03-10-2012, 17:45
(03-10-2012, 00:52)Sidereus_Nuncius schrieb: Dass sich Religionen im Laufe der Zeit ändern und anpassen müssen, ist klar. Aber wer trifft diese Entscheidungen?"Religion" ist zunächst einmal eine Lehre, die sich aus schriftlicher oder mündlicher Tradition heraus gebildet hat. Lehren sind Meinungen (Mythen, Legenden, die quasi Konsensvorschläge transportieren). Dazu kommt die Wechselwirkung des Individuums zu seiner sozialen Umgebung, in der größtenteils diese Lehren bereits Tradition sind - also quasi vorgegebener Konsens. Es ist also ein stochastisches Wabern zwischen verschiedenen Traditionen, deren Einzelheiten mal mehr mal weniger betont werden. Sehr strenge Gesellschaften legen mehr fest, als andere. Insofern ist der Name einer Religion bestenfalls ein Etikett. Und die Geschichte der Religionen zeigt auch, dass monolithische Blöcke nach wenigen Jahrhunderten aufspalten, weil sich z. B. die gesellschaftlichen Bedingungen ändern.

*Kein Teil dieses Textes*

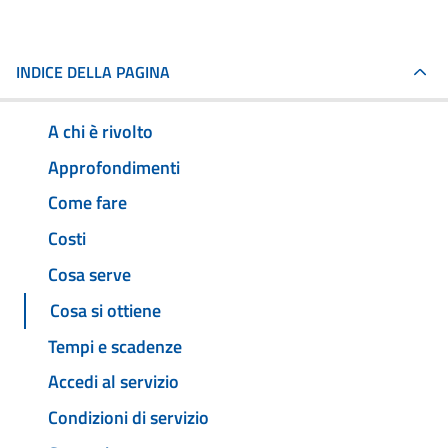
INDICE DELLA PAGINA
A chi è rivolto
Approfondimenti
Come fare
Costi
Cosa serve
Cosa si ottiene
Tempi e scadenze
Accedi al servizio
Condizioni di servizio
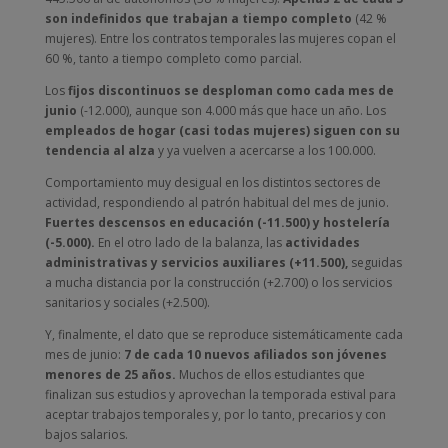
son indefinidos que trabajan a tiempo completo
(42 %
mujeres). Entre los contratos temporales las mujeres copan el
60 %, tanto a tiempo completo como parcial.
Los
fijos discontinuos se desploman como cada mes de
junio
(-12.000), aunque son 4.000 más que hace un año. Los
empleados de hogar (casi todas mujeres) siguen con su
tendencia al alza
y ya vuelven a acercarse a los 100.000.
Comportamiento muy desigual en los distintos sectores de
actividad, respondiendo al patrón habitual del mes de junio.
Fuertes descensos en educación (-11.500) y hostelería
(-5.000).
En el otro lado de la balanza, las
actividades
administrativas y servicios auxiliares (+11.500),
seguidas
a mucha distancia por la construcción (+2.700) o los servicios
sanitarios y sociales (+2.500).
Y, finalmente, el dato que se reproduce sistemáticamente cada
mes de junio:
7 de cada 10 nuevos afiliados son jóvenes
menores de 25 años.
Muchos de ellos estudiantes que
finalizan sus estudios y aprovechan la temporada estival para
aceptar trabajos temporales y, por lo tanto, precarios y con
bajos salarios.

() bei immer weiteren Auseinanderdriften stellt sich doch die Frage, wo die Grenze ist ? Wo hört ein Christ auf ein Christ zu sein ? Wo ein Moslem ? Ist es legitim, dass sich jeder bei seiner Religion nur das herauspickt, was ihm gefällt, oder muss man das ganze Paket kaufen?

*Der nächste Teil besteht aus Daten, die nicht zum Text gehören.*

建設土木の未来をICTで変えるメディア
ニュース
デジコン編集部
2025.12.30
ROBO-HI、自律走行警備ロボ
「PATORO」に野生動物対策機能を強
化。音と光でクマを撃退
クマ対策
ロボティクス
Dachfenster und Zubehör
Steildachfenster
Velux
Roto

Wie weit übernehmen die Katholiken hier das, was der Papst "diktiert"?
„Auseinanderdriften“ tut eine Tradition nur dann, wenn sich die sozialen Verhältnisse ändern, also z. B. durch mehr individuell erschließbare Ressourcen, durch Abschwächung von Autoritäten, Zerfall von monolithischen Staatsgebilden, Herausbilden von unterschiedlichen Gesellschafts- und Herrschaftsformen. Die Menschen werden aber lange Zeit das alte Etikett weiter verwenden. Ein heutiger Christ wäre im Sinne des Evangelisten Matthäus mit Sicherheit keiner!